Ancora, nel progetto si intende introdurre l’istituto della sostituzione temporanea del consigliere regionale nominato assessore: egli non decadrebbe da componente del Consiglio ma verrebbe sospeso con conseguente sostituzione temporanea a favore del primo dei non eletti che, a sua volta, tornerebbe a casa se l’assessore fosse revocato da componente della Giunta. Il punto è come si possa pensare che quel consigliere ed ex assessore (o meglio assessore rimosso) possa sostenere ancora la maggioranza in aula, determinando invece una instabilità proprio laddove la norma cerca, con le altre misure e con gli eccessi notati, la stabilità dell’indirizzo politico.
Infine, il tema del terzo mandato del presidente della Regione. Come sappiamo si tratta di un principio previsto dalla legge quadro statale n. 165 del 2004 la quale, però, fa un rinvio alla legge regionale. Ciò significa, per alcuni, che la norma statale non sia autoapplicativa e che quindi senza la legge regionale di “recepimento” (che potrebbe implementare quella statale in modo diverso da Regione a Regione) il principio non sia applicabile. Sul punto d’altronde è intervenuta la vicenda di Luca Zaia che, come noto, è giunto al terzo mandato attuale proprio adottando una legge regionale che ha fatto iniziare il conteggio dei due mandati consecutivi dal secondo. Una scelta, questa, che ha retto dal punto di vista giuridico.
A quanto si capisce, la Campania vorrebbe fare qualcosa di simile ma c’è una duplice differenza sostanziale: l’art. 1 comma 3 della legge regionale n. 4 del 2009 ha di fatto già recepito detto vincolo della legge quadro allorché, disciplinando le elezioni del presidente e del Consiglio, ha precisato che «si applicano, inoltre, in quanto compatibili con la presente legge, le altre disposizioni statali o regionali, anche di natura regolamentare, vigenti in materia».
Tra le disposizioni statali allora in vigore vi era già l’art. 2 della legge quadro statale che pone il principio della «previsione della non immediata rieleggibilità allo scadere del secondo mandato consecutivo del Presidente della Giunta regionale eletto a suffragio universale e diretto, sulla base della normativa regionale adottata in materia».

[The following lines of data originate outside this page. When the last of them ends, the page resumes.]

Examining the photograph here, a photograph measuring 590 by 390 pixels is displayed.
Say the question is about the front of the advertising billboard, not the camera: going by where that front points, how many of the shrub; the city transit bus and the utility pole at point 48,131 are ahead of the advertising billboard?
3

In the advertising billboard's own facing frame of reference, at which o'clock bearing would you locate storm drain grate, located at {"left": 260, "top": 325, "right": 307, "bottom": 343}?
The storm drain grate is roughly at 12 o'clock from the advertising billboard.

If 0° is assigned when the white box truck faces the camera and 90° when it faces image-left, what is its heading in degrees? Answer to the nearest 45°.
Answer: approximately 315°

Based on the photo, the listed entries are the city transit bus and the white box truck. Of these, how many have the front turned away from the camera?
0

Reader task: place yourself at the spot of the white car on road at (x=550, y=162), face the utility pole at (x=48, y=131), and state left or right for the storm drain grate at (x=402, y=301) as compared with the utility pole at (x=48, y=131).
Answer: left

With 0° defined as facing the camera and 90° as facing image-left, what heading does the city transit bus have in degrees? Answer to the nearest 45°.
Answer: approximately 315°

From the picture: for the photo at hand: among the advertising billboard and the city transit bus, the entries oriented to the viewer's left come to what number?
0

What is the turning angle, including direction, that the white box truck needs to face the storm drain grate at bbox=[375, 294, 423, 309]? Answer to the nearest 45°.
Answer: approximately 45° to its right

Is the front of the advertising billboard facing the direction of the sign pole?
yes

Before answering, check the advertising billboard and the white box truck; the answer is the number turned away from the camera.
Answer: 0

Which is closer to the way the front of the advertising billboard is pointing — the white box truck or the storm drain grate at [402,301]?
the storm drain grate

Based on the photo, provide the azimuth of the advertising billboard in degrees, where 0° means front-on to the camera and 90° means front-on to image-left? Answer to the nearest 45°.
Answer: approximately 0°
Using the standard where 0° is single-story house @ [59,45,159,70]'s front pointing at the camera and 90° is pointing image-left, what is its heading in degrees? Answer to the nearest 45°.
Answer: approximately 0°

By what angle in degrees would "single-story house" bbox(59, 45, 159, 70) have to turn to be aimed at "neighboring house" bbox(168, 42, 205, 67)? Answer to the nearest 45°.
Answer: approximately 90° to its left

La normativa regionale avrebbe potuto declinare il principio (ad esempio regolando il numero minimo di anni di mandato per ogni elezione computabile) ma, stante la norma del 2009, sembra aver optato per non declinarlo. Inoltre, una cosa è attuare un principio statale generico, dopo qualche anno ed espressamente, un’altra invece pretendere di farlo con un principio molto chiaro, dopo vent’anni anni e dopo che, nel 2010, Antonio Bassolino, finiti due mandati diretti, non fu comunque, al netto di altre ragioni politiche, ricandidato. Senza dimenticare che la Corte costituzionale, peraltro in un giudizio che riguardava proprio la Campania, ha chiarito che una norma regionale elusiva di un principio fondamentale statale rischia comunque di essere dichiarata incostituzionale (sent. n. 107 del 2017, relatore l’attuale presidente Augusto Barbera).